35 I am satisfied in all of the circumstances that on balance, the contest between depriving the plaintiffs of an opportunity to subject the defendants to the rigours of the costs assessment process on the one hand, and the avoidance of undue and unnecessary as well as unrecoverable costs on the other hand, favours the making of specified gross sum costs orders in favour of each of the defendants in the terms that they seek. I am satisfied that it is both just and fair to the plaintiffs to do so. That is so, among other reasons, because the defendants' costs appear to have been accurately calculated and do not appear to have been inflated or unreasonably incurred, so that no injustice is caused to the plaintiffs. The discounts of one fifth and two fifths respectively, which the first and second defendants contend should apply to their actual costs, also seem to me to be appropriate and based on reliable evidence, so that no injustice is caused to them either.

Orders

36 In these circumstances I make the following orders:

      1. I order the plaintiffs to pay the first defendants' costs of the proceedings, which I specify as a gross sum pursuant to s 98(4)(c) of the Civil Procedure Act 2005 in the amount of $1,475,765.

      2. I order the plaintiffs to pay the second defendants' costs of the proceedings, which I specify as a gross sum pursuant to s 98(4)(c) of the Civil Procedure Act 2005 in the amount of $1,614,000.

37 I will hear the parties on whether or not some further or other order or orders of a procedural nature should be made in the circumstances. The orders that I have made are intended to finalise the calculation of the defendants' costs entitlements against the plaintiffs. The orders leave on foot the plaintiffs' entitlement to costs in accordance with the costs orders made in their favour, to which I have earlier referred.

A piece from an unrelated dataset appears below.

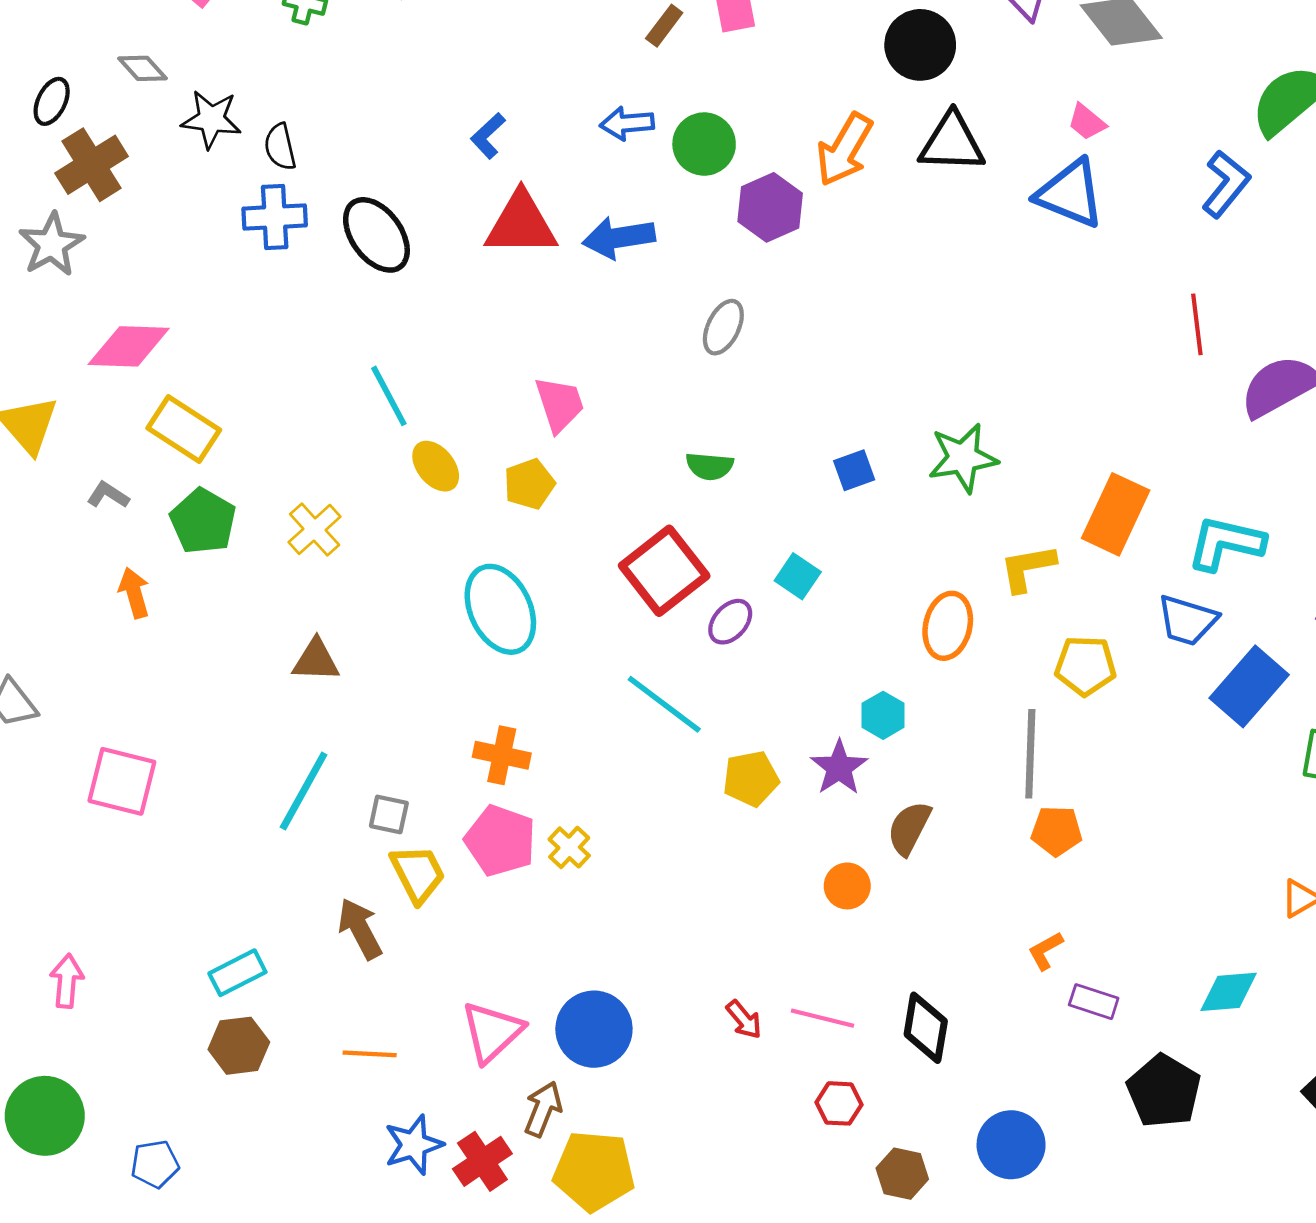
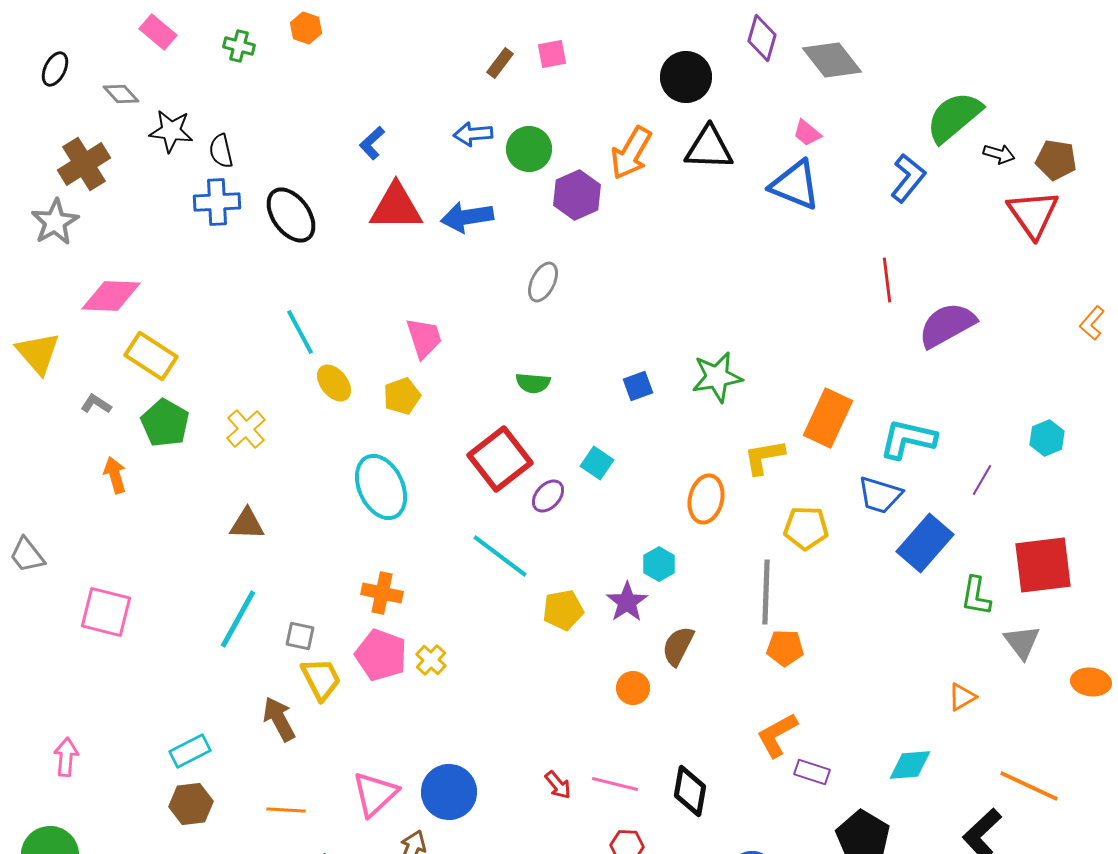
black ellipse: (52, 101) -> (55, 69), moved
orange L-shape: (1045, 951) -> (777, 735), size x1.6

I note in this respect, for more abundant caution, that neither defendant promoted a gross sum calculation that took account of any such costs orders favouring the plaintiffs, so that they remain to be deducted from, or set off against, the respective gross sum costs amounts in due course when assessed or agreed. I will also hear argument, if required, on the plaintiffs' application for a stay pending their appeal to the Court of Appeal, which was not fully explored earlier and which can now be approached with the benefit of the actual terms of the costs orders that I have made.